Operating income for the first quarter of 2008 was $12.1 million, compared to an operating loss of $17.8 million in the fourth quarter of 2007 and operating income of $11.7 million in the first quarter of the prior year. Operating income during the quarter included $1.4 million of special charges primarily associated with plant consolidation initiatives in Europe.

Special charges were $31.5 million in the fourth quarter of 2007 and were $6.4 million in the first quarter of 2007. Additionally, the company recognized $1.8 million of noncash compensation costs during the quarter compared to $0.7 million in first quarter of 2007.

The company continued to successfully manage the balance sheet during the quarter. Total debt levels were reduced by $14.0 million during the quarter to $412.9 million. The company was in compliance with its senior debt covenant ratios at the end of the quarter.

Additionally, working capital, defined as accounts receivable plus inventories less accounts payable and accrued liabilities, was 11.9% of annualized sales at the end of the quarter compared to 13.6% for the first quarter of 2007 and 12.2% in the fourth quarter of 2007.

Net income for the quarter was $1.4 million, or $0.07 per fully diluted share, compared to $0.3 million, or $0.01 per fully diluted share, for the same period the prior year.

PGI's chief executive officer, Veronica (Ronee) Hagen, stated, "While our results for the first quarter were in line with our expectations and prior indications, I am very pleased with our success in improving cash flow and reducing our debt levels. More importantly, we made progress implementing initiatives that will drive profit improvement throughout the year and into 2009. We expect this improvement to begin in the second quarter and continue into the second half of the year.

"The improvement will be supported by our new spunbond line in Argentina and the Spinlace line in the U.S., continued growth in the Asia medical business, and implementing initiatives to better match the way we buy and sell products. Additionally, we are continuing to invest for future growth with the initiation of construction on our previously announced barrier spunmelt capacity expansion in Mexico. This line is targeted to serve the hygiene and medical markets in the U.S. as well as in Mexico and is projected to begin commercial production by mid-year 2009," she said.

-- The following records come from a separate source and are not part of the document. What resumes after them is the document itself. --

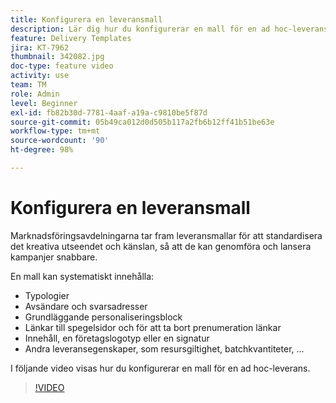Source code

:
 ```yaml
---
title: Konfigurera en leveransmall
description: Lär dig hur du konfigurerar en mall för en ad hoc-leverans.
feature: Delivery Templates
jira: KT-7962
thumbnail: 342082.jpg
doc-type: feature video
activity: use
team: TM
role: Admin
level: Beginner
exl-id: fb82b30d-7781-4aaf-a19a-c9810be5f87d
source-git-commit: 05b49ca012d0d505b117a2fb6b12ff41b51be63e
workflow-type: tm+mt
source-wordcount: '90'
ht-degree: 98%

---
```


# Konfigurera en leveransmall

Marknadsföringsavdelningarna tar fram leveransmallar för att standardisera det kreativa utseendet och känslan, så att de kan genomföra och lansera kampanjer snabbare.

En mall kan systematiskt innehålla:

* Typologier
* Avsändare och svarsadresser
* Grundläggande personaliseringsblock
* Länkar till spegelsidor och för att ta bort prenumeration länkar
* Innehåll, en företagslogotyp eller en signatur
* Andra leveransegenskaper, som resursgiltighet, batchkvantiteter, ...

I följande video visas hur du konfigurerar en mall för en ad hoc-leverans.

>[!VIDEO](https://video.tv.adobe.com/v/342082?quality=12&learn=on)
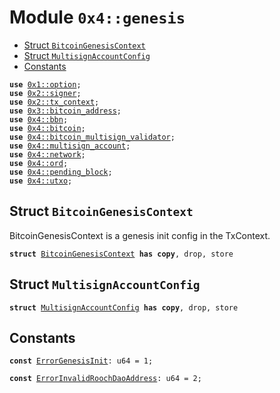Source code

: 
<a id="0x4_genesis"></a>

# Module `0x4::genesis`



-  [Struct `BitcoinGenesisContext`](#0x4_genesis_BitcoinGenesisContext)
-  [Struct `MultisignAccountConfig`](#0x4_genesis_MultisignAccountConfig)
-  [Constants](#@Constants_0)


<pre><code><b>use</b> <a href="">0x1::option</a>;
<b>use</b> <a href="">0x2::signer</a>;
<b>use</b> <a href="">0x2::tx_context</a>;
<b>use</b> <a href="">0x3::bitcoin_address</a>;
<b>use</b> <a href="bbn.md#0x4_bbn">0x4::bbn</a>;
<b>use</b> <a href="bitcoin.md#0x4_bitcoin">0x4::bitcoin</a>;
<b>use</b> <a href="bitcoin_multisign_validator.md#0x4_bitcoin_multisign_validator">0x4::bitcoin_multisign_validator</a>;
<b>use</b> <a href="multisign_account.md#0x4_multisign_account">0x4::multisign_account</a>;
<b>use</b> <a href="network.md#0x4_network">0x4::network</a>;
<b>use</b> <a href="ord.md#0x4_ord">0x4::ord</a>;
<b>use</b> <a href="pending_block.md#0x4_pending_block">0x4::pending_block</a>;
<b>use</b> <a href="utxo.md#0x4_utxo">0x4::utxo</a>;
</code></pre>



<a id="0x4_genesis_BitcoinGenesisContext"></a>

## Struct `BitcoinGenesisContext`

BitcoinGenesisContext is a genesis init config in the TxContext.


<pre><code><b>struct</b> <a href="genesis.md#0x4_genesis_BitcoinGenesisContext">BitcoinGenesisContext</a> <b>has</b> <b>copy</b>, drop, store
</code></pre>



<a id="0x4_genesis_MultisignAccountConfig"></a>

## Struct `MultisignAccountConfig`



<pre><code><b>struct</b> <a href="genesis.md#0x4_genesis_MultisignAccountConfig">MultisignAccountConfig</a> <b>has</b> <b>copy</b>, drop, store
</code></pre>



<a id="@Constants_0"></a>

## Constants


<a id="0x4_genesis_ErrorGenesisInit"></a>



<pre><code><b>const</b> <a href="genesis.md#0x4_genesis_ErrorGenesisInit">ErrorGenesisInit</a>: u64 = 1;
</code></pre>



<a id="0x4_genesis_ErrorInvalidRoochDaoAddress"></a>



<pre><code><b>const</b> <a href="genesis.md#0x4_genesis_ErrorInvalidRoochDaoAddress">ErrorInvalidRoochDaoAddress</a>: u64 = 2;
</code></pre>
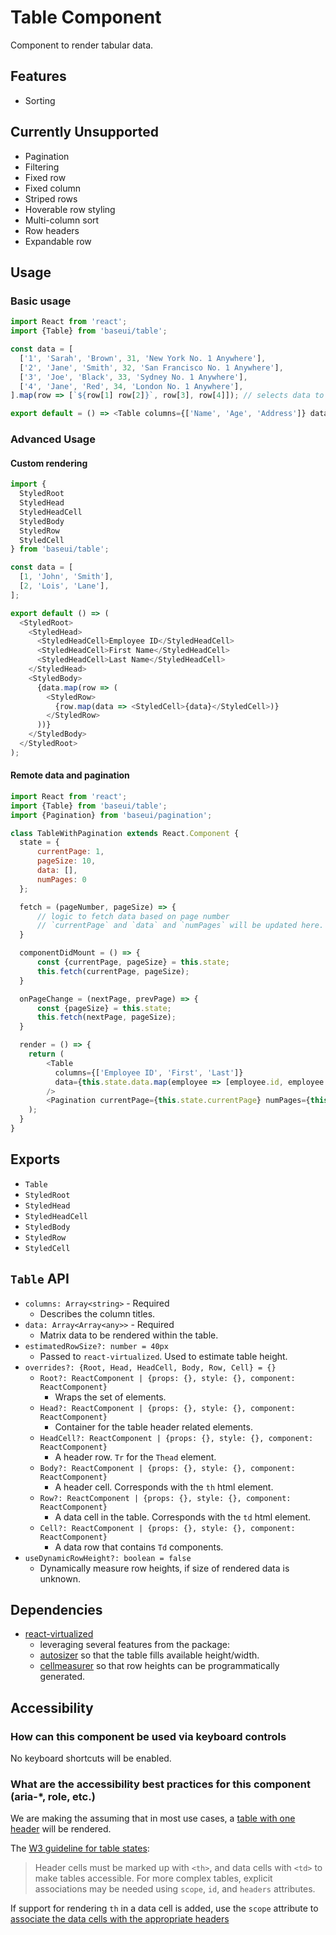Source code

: # Table Component

Component to render tabular data.

## Features

* Sorting

## Currently Unsupported

* Pagination
* Filtering
* Fixed row
* Fixed column
* Striped rows
* Hoverable row styling
* Multi-column sort
* Row headers
* Expandable row

## Usage

### Basic usage

```javascript
import React from 'react';
import {Table} from 'baseui/table';

const data = [
  ['1', 'Sarah', 'Brown', 31, 'New York No. 1 Anywhere'],
  ['2', 'Jane', 'Smith', 32, 'San Francisco No. 1 Anywhere'],
  ['3', 'Joe', 'Black', 33, 'Sydney No. 1 Anywhere'],
  ['4', 'Jane', 'Red', 34, 'London No. 1 Anywhere'],
].map(row => [`${row[1] row[2]}`, row[3], row[4]]); // selects data to display

export default = () => <Table columns={['Name', 'Age', 'Address']} data={data}/>,
```

### Advanced Usage

#### Custom rendering

```javascript
import {
  StyledRoot
  StyledHead
  StyledHeadCell
  StyledBody
  StyledRow
  StyledCell
} from 'baseui/table';

const data = [
  [1, 'John', 'Smith'],
  [2, 'Lois', 'Lane'],
];

export default () => (
  <StyledRoot>
    <StyledHead>
      <StyledHeadCell>Employee ID</StyledHeadCell>
      <StyledHeadCell>First Name</StyledHeadCell>
      <StyledHeadCell>Last Name</StyledHeadCell>
    </StyledHead>
    <StyledBody>
      {data.map(row => (
        <StyledRow>
          {row.map(data => <StyledCell>{data}</StyledCell>)}
        </StyledRow>
      ))}
    </StyledBody>
  </StyledRoot>
);
```

#### Remote data and pagination

```javascript
import React from 'react';
import {Table} from 'baseui/table';
import {Pagination} from 'baseui/pagination';

class TableWithPagination extends React.Component {
  state = {
      currentPage: 1,
      pageSize: 10,
      data: [],
      numPages: 0
  };

  fetch = (pageNumber, pageSize) => {
      // logic to fetch data based on page number
      // `currentPage` and `data` and `numPages` will be updated here.
  }

  componentDidMount = () => {
      const {currentPage, pageSize} = this.state;
      this.fetch(currentPage, pageSize);
  }

  onPageChange = (nextPage, prevPage) => {
      const {pageSize} = this.state;
      this.fetch(nextPage, pageSize);
  }

  render = () => {
    return (
        <Table
          columns={['Employee ID', 'First', 'Last']}
          data={this.state.data.map(employee => [employee.id, employee.firstName, employee.lastName])}
        />
        <Pagination currentPage={this.state.currentPage} numPages={this.state.numPages} onPageChange={this.onPageChange}/>
    );
  }
}
```

## Exports

* `Table`
* `StyledRoot`
* `StyledHead`
* `StyledHeadCell`
* `StyledBody`
* `StyledRow`
* `StyledCell`

## `Table` API

* `columns: Array<string>` - Required
  * Describes the column titles.
* `data: Array<Array<any>>` - Required
  * Matrix data to be rendered within the table.
* `estimatedRowSize?: number = 40px`
  * Passed to `react-virtualized`. Used to estimate table height.
* `overrides?: {Root, Head, HeadCell, Body, Row, Cell} = {}`
  * `Root?: ReactComponent | {props: {}, style: {}, component: ReactComponent}`
    * Wraps the set of elements.
  * `Head?: ReactComponent | {props: {}, style: {}, component: ReactComponent}`
    * Container for the table header related elements.
  * `HeadCell?: ReactComponent | {props: {}, style: {}, component: ReactComponent}`
    * A header row. `Tr` for the `Thead` element.
  * `Body?: ReactComponent | {props: {}, style: {}, component: ReactComponent}`
    * A header cell. Corresponds with the `th` html element.
  * `Row?: ReactComponent | {props: {}, style: {}, component: ReactComponent}`
    * A data cell in the table. Corresponds with the `td` html element.
  * `Cell?: ReactComponent | {props: {}, style: {}, component: ReactComponent}`
    * A data row that contains `Td` components.
* `useDynamicRowHeight?: boolean = false`
  * Dynamically measure row heights, if size of rendered data is unknown.

## Dependencies

* [react-virtualized](https://bvaughn.github.io/react-virtualized/#/components/List)
  * leveraging several features from the package:
  * [autosizer](https://bvaughn.github.io/react-virtualized/#/components/AutoSizer) so that the table fills available height/width.
  * [cellmeasurer](https://bvaughn.github.io/react-virtualized/#/components/CellMeasurer) so that row heights can be programmatically generated.

## Accessibility

### How can this component be used via keyboard controls

No keyboard shortcuts will be enabled.

### What are the accessibility best practices for this component (aria-\*, role, etc.)

We are making the assuming that in most use cases, a [table with one header](https://www.w3.org/WAI/tutorials/tables/one-header/)
will be rendered.

The [W3 guideline for table states](https://www.w3.org/WAI/tutorials/tables/):
> Header cells must be marked up with `<th>`, and data cells with `<td>` to make tables accessible. For more complex tables, explicit associations may be needed using `scope`, `id`, and `headers` attributes.

If support for rendering `th` in a data cell is added, use the `scope` attribute to [associate the data cells with the appropriate headers](https://webaim.org/techniques/tables/data#th)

Hagen added, "PGI has set its sights on market leadership by leveraging our core strengths of innovation, operational excellence, customer satisfaction and global capabilities. We have initiated global marketing efforts to refresh and improve our brand image and position in the market. This includes the development of a new logo that represents the brand character and provides a framework for how we interact in the marketplace."